**Data supplied**
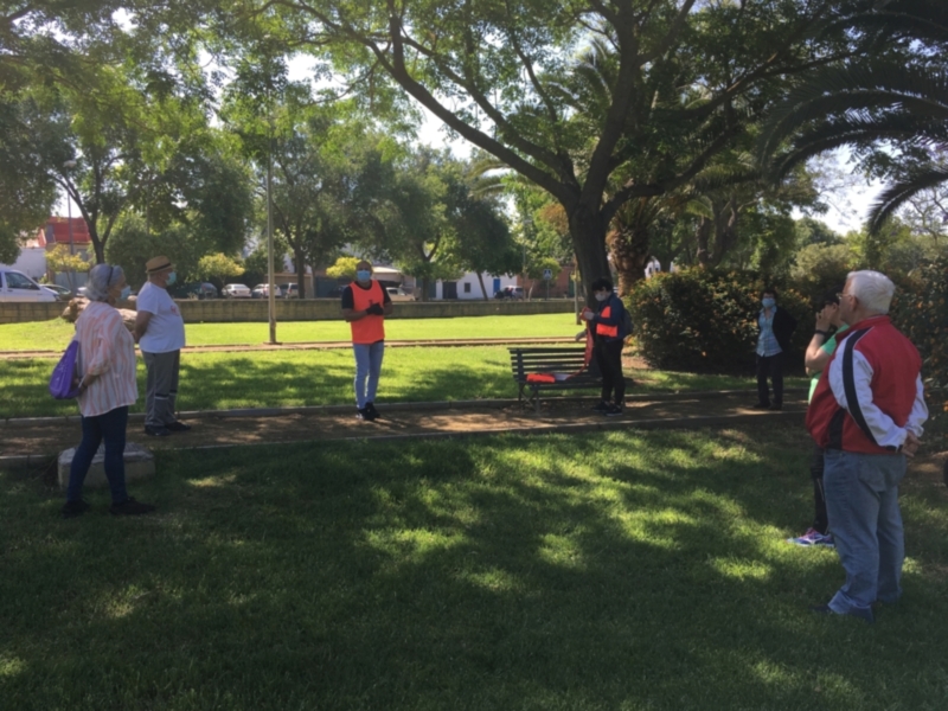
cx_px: 474
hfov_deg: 61.7
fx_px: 794
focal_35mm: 29
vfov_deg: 48.2
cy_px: 356
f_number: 2.2
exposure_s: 1/605
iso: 25
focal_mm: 4.15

**Problem details**
Only an exact copy of the records counts as an answer. Leave out the images.

**Answer to the problem**
cx_px: 474
hfov_deg: 61.7
fx_px: 794
focal_35mm: 29
vfov_deg: 48.2
cy_px: 356
f_number: 2.2
exposure_s: 1/605
iso: 25
focal_mm: 4.15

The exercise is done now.